No easy answers, just a layered moral dilemma.
This episode had the framework for that kind of nuance. The anti-vax metaphor is framed through people like Conrad denying the existence of aliens, suspecting UNIT of cover-ups etc. But it never follows through. Imagine if Conrad had been a victim of such a cover-up—say, his mother was killed in an alien attack that UNIT buried to protect public calm. Suddenly, his motives becomes grounded in genuine trauma, rather than mustache twirling Tate-figure. His distrust of institutions like UNIT and hatred of people like Ruby becomes understandable, even sympathetic. He’s not just a foil or a meme; he’s a man broken by loss and driven by a need for justice—however misdirected.

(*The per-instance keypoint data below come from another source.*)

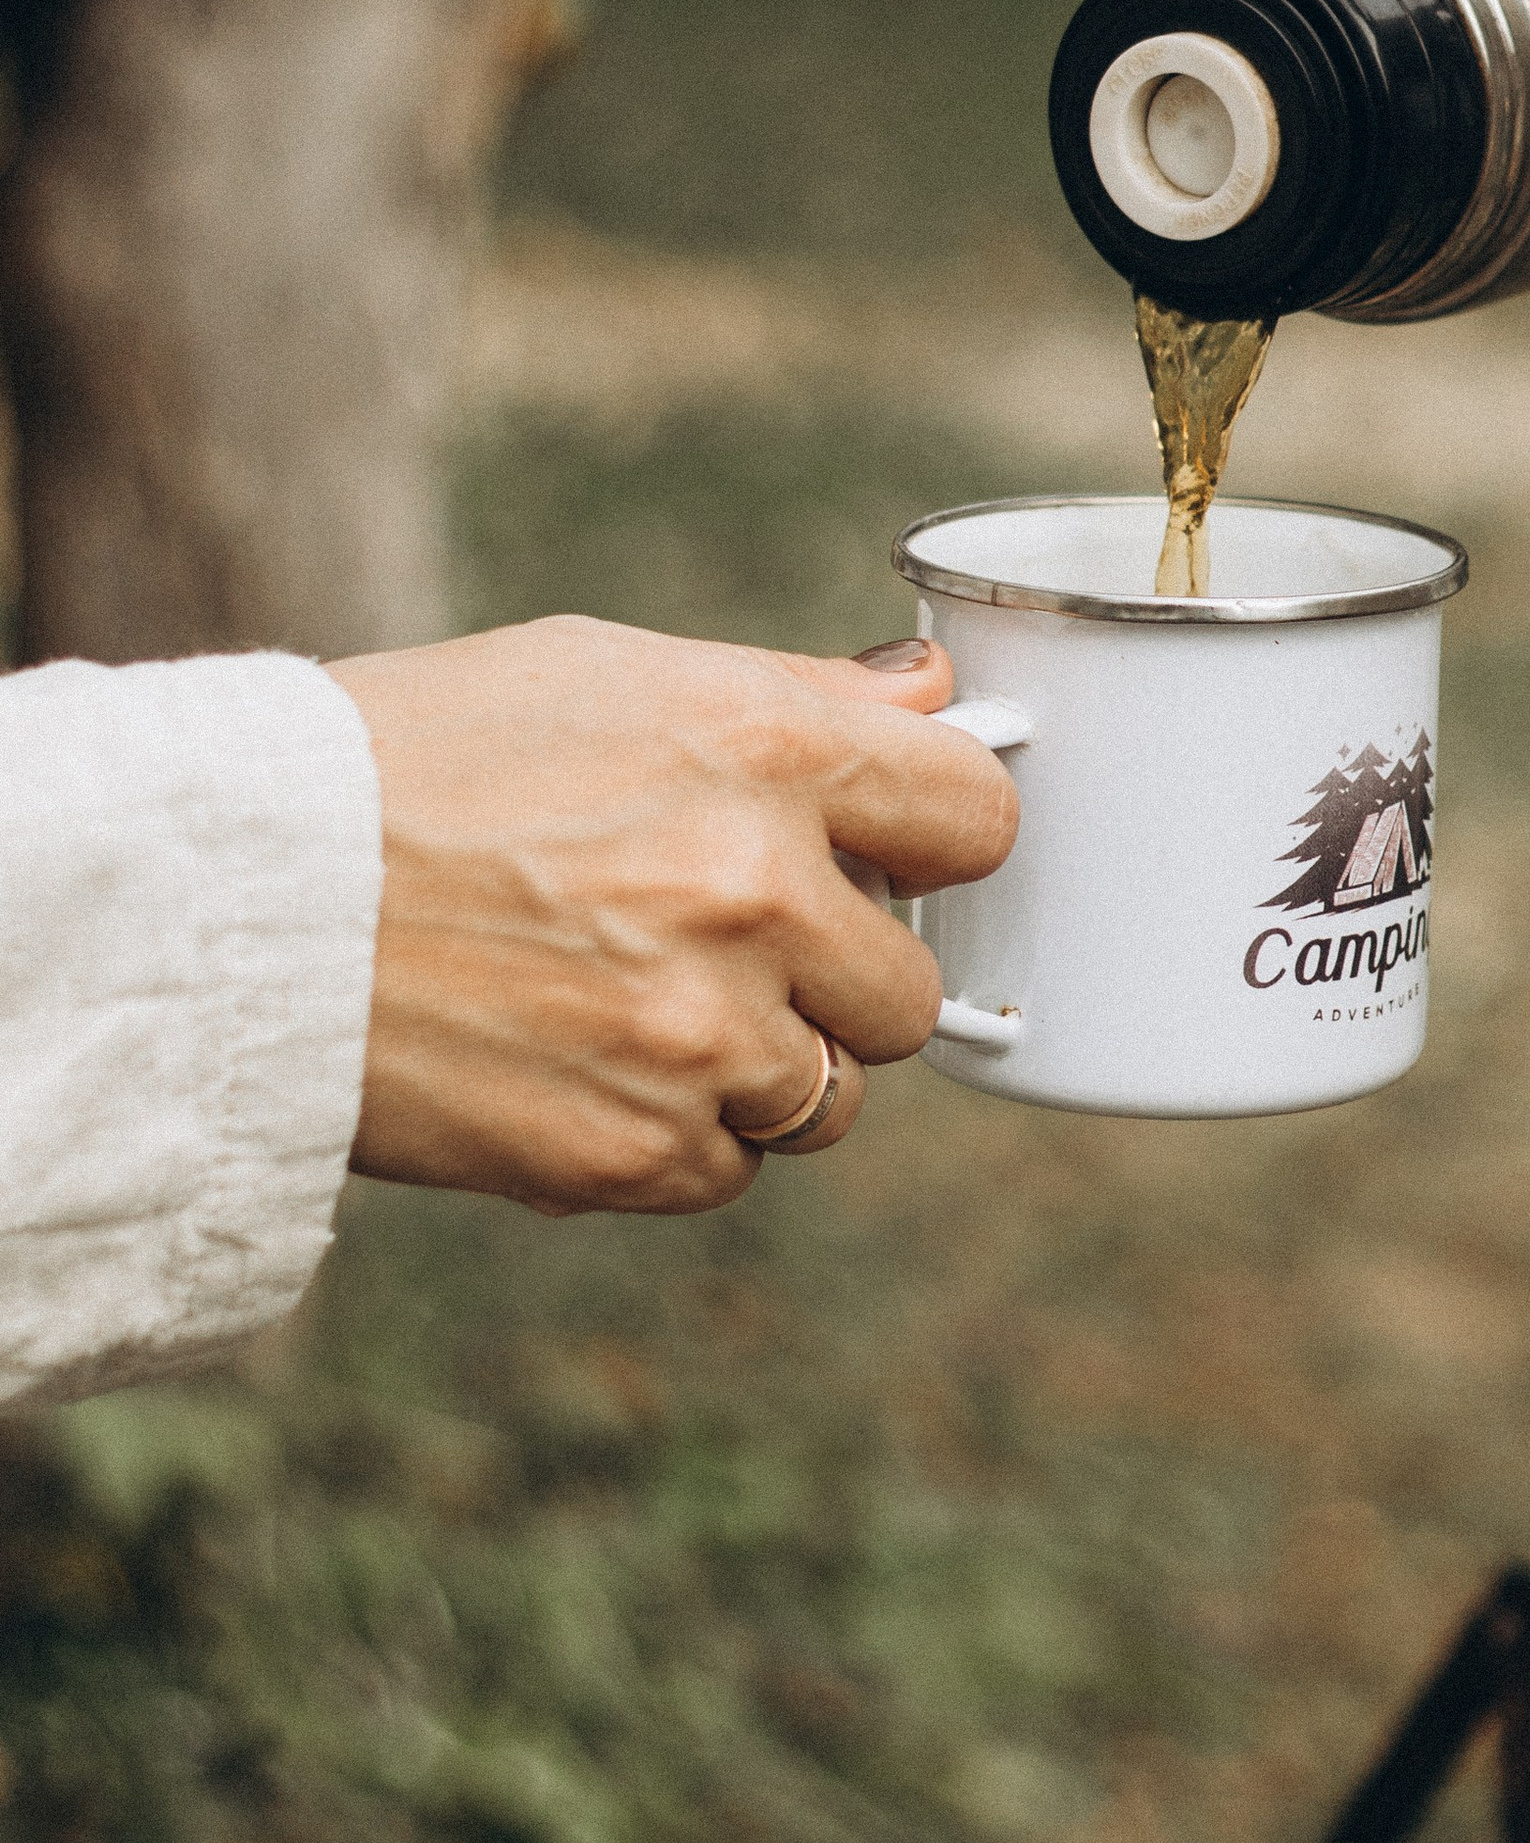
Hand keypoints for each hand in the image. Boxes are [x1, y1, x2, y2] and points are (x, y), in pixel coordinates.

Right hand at [328, 621, 1016, 1217]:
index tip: (893, 850)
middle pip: (912, 989)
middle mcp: (758, 889)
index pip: (979, 816)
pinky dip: (673, 1136)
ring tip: (628, 1005)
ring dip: (758, 1067)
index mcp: (765, 747)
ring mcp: (704, 1034)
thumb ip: (793, 696)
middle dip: (836, 976)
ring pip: (829, 1097)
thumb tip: (933, 701)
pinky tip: (576, 1064)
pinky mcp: (639, 1152)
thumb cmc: (413, 760)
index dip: (937, 836)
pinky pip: (731, 1168)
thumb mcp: (603, 673)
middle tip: (721, 943)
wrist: (237, 904)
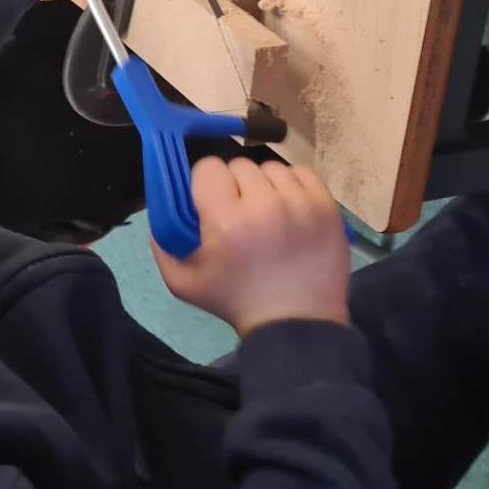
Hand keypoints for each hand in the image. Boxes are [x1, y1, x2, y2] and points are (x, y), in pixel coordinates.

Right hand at [153, 159, 350, 337]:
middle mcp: (264, 205)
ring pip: (271, 168)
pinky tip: (289, 208)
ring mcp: (300, 203)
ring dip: (265, 186)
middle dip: (235, 186)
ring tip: (267, 213)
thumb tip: (162, 205)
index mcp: (226, 221)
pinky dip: (293, 186)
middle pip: (240, 166)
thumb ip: (163, 242)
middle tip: (239, 213)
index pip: (209, 167)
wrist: (296, 323)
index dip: (206, 183)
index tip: (211, 202)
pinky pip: (302, 173)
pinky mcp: (326, 206)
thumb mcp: (184, 282)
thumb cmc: (236, 302)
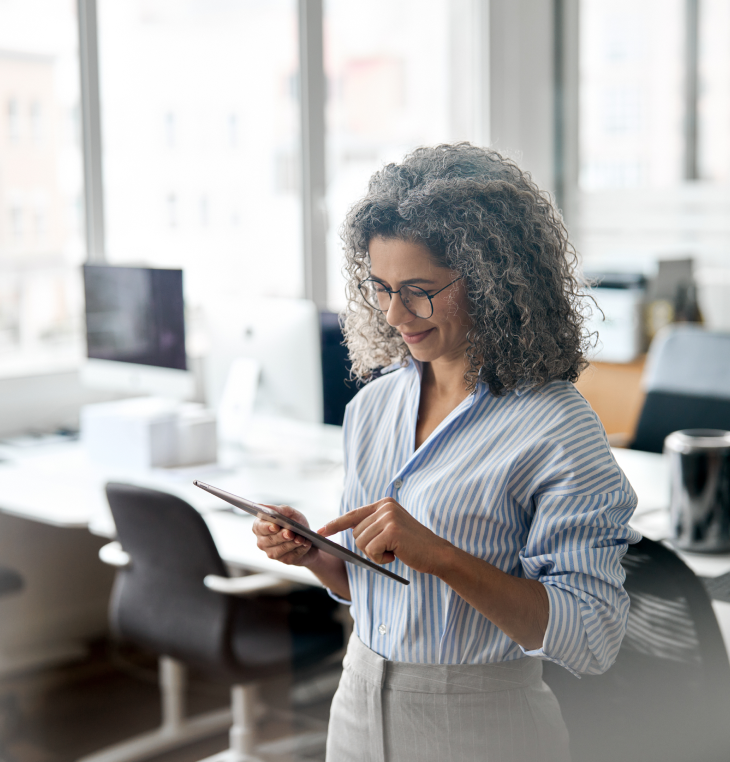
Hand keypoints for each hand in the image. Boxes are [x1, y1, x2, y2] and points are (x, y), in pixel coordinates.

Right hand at [252, 505, 319, 567]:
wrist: (309, 537)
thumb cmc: (294, 523)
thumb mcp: (289, 513)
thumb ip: (278, 510)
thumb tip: (264, 507)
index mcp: (261, 527)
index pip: (259, 527)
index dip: (266, 527)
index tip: (275, 526)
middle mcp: (263, 541)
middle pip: (269, 540)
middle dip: (281, 536)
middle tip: (290, 533)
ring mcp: (272, 553)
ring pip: (280, 550)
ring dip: (292, 544)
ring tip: (301, 538)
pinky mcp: (285, 560)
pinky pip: (292, 556)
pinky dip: (300, 549)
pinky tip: (306, 544)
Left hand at [318, 498, 448, 575]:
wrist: (437, 554)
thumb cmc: (412, 546)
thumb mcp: (391, 529)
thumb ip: (373, 525)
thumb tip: (347, 531)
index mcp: (384, 503)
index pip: (353, 514)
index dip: (335, 524)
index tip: (319, 532)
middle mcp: (385, 506)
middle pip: (355, 533)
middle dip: (368, 547)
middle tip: (389, 548)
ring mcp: (388, 517)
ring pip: (361, 543)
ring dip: (375, 554)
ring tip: (394, 550)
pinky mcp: (391, 530)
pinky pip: (370, 550)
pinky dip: (380, 559)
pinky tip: (396, 555)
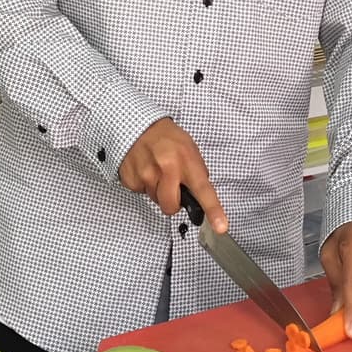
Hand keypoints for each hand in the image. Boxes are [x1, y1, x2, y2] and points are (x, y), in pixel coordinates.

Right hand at [119, 118, 227, 232]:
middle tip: (171, 186)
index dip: (213, 210)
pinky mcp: (131, 179)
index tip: (221, 226)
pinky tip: (144, 168)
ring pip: (155, 200)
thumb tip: (199, 195)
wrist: (139, 125)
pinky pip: (140, 193)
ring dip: (157, 190)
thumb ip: (196, 173)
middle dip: (172, 202)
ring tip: (156, 170)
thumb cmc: (168, 138)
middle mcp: (167, 169)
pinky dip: (143, 185)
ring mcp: (146, 174)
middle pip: (171, 206)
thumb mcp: (189, 149)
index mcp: (187, 161)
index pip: (203, 190)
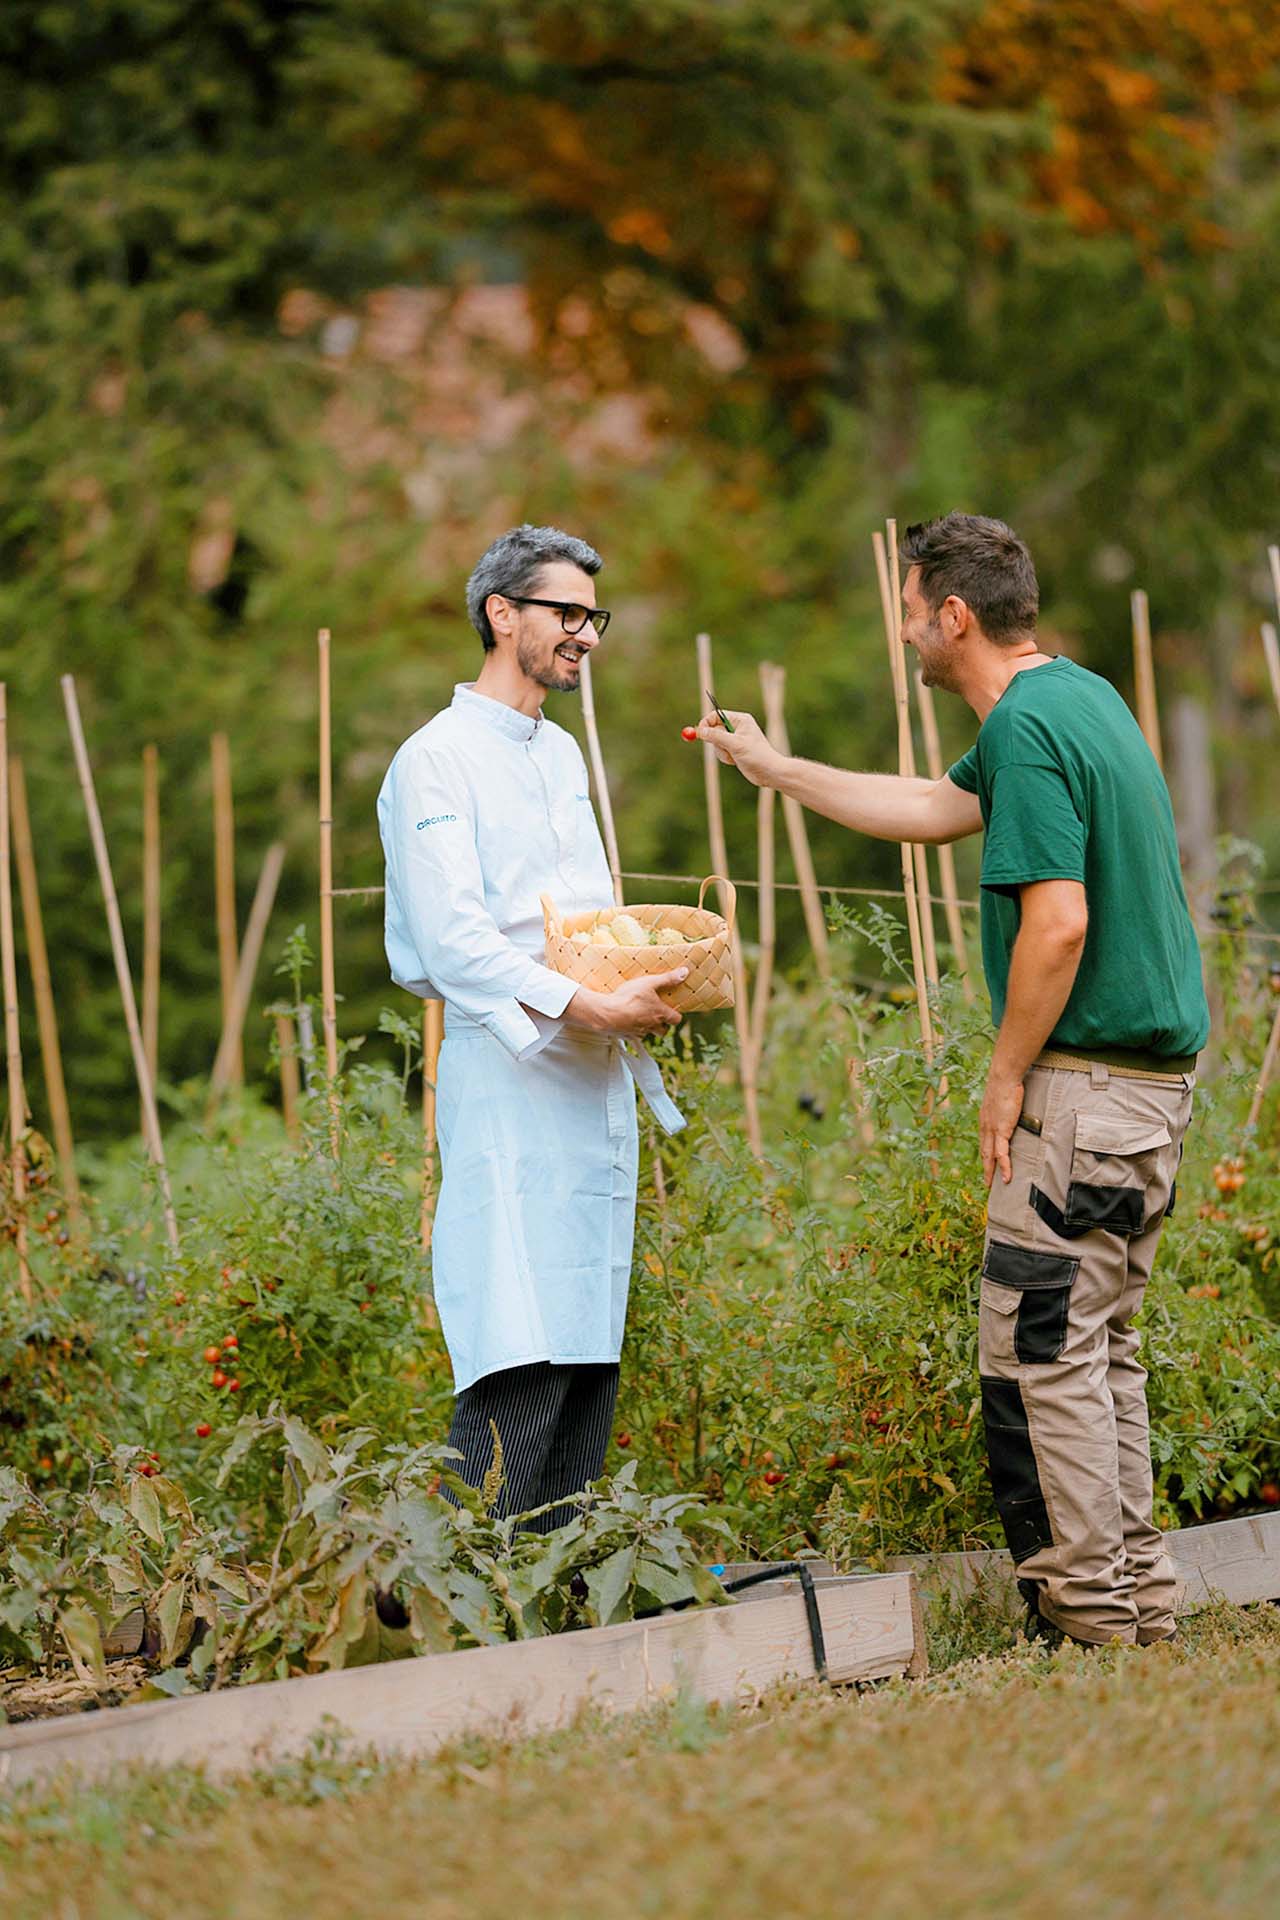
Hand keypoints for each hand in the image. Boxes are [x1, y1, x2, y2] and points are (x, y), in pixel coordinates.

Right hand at [568, 969, 687, 1036]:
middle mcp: (652, 1026)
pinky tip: (626, 1021)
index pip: (676, 1019)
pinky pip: (633, 1035)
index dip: (675, 1015)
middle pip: (663, 1031)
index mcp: (660, 1013)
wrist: (607, 1014)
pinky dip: (632, 1029)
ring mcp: (639, 1032)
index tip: (672, 1010)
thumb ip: (667, 979)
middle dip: (663, 1025)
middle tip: (657, 1015)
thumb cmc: (629, 997)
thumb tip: (685, 972)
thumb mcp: (649, 983)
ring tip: (640, 1017)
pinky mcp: (626, 1036)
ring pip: (648, 1034)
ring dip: (647, 1027)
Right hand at [690, 710, 780, 788]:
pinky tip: (735, 761)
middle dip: (717, 742)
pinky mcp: (734, 749)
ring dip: (721, 751)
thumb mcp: (735, 744)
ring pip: (715, 742)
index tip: (699, 733)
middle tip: (727, 748)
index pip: (715, 715)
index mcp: (740, 720)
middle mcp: (737, 727)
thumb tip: (700, 731)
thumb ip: (716, 736)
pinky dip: (724, 757)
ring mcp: (735, 739)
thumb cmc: (757, 755)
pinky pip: (720, 751)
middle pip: (713, 729)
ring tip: (734, 756)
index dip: (706, 723)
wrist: (769, 772)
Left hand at [980, 1070, 1024, 1188]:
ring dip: (991, 1172)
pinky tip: (1006, 1177)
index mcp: (985, 1119)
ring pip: (990, 1156)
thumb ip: (1005, 1106)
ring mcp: (991, 1130)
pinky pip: (1001, 1153)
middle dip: (985, 1167)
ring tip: (992, 1185)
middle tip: (986, 1181)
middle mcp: (985, 1127)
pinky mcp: (1000, 1131)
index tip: (987, 1163)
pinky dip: (1004, 1167)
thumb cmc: (1006, 1084)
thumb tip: (1012, 1106)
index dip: (985, 1153)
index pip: (984, 1141)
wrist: (1003, 1077)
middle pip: (984, 1152)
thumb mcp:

That would’ve been real commentary and more entertaining: exploring how institutions failing the public can radicalize them, how truth withheld in the name of order breeds dangerous mistrust. Instead, the episode flattens its themes into broad strokes and easy villains.
I’ll close out this review with a reminder about the dangers of turning fictional narratives into rigid ideological preaching. Picking a side and then using it as a moral megaphone might feel righteous in the moment, but social norms evolve—and what sounds progressive today might age like milk tomorrow.
Take “The Idiot’s Lantern” from 2006. At the time, the episode seemed to push the idea that “no matter how toxic or abusive a relationship is, you should give it another chance.”
Back then, it was framed as forgiveness.
These days, we call that enabling.
What once passed for a redemptive arc now reads as a troubling dismissal of abuse. That’s the risk when storytelling trades in moral absolutism instead of nuance. Fiction doesn’t exist to validate our current worldview—it exists to question, provoke, and challenge it. If a show like Doctor Who wants to keep resonating, it needs to trust its audience to navigate moral ambiguity, not just spoon-feed them easy ‘answers’.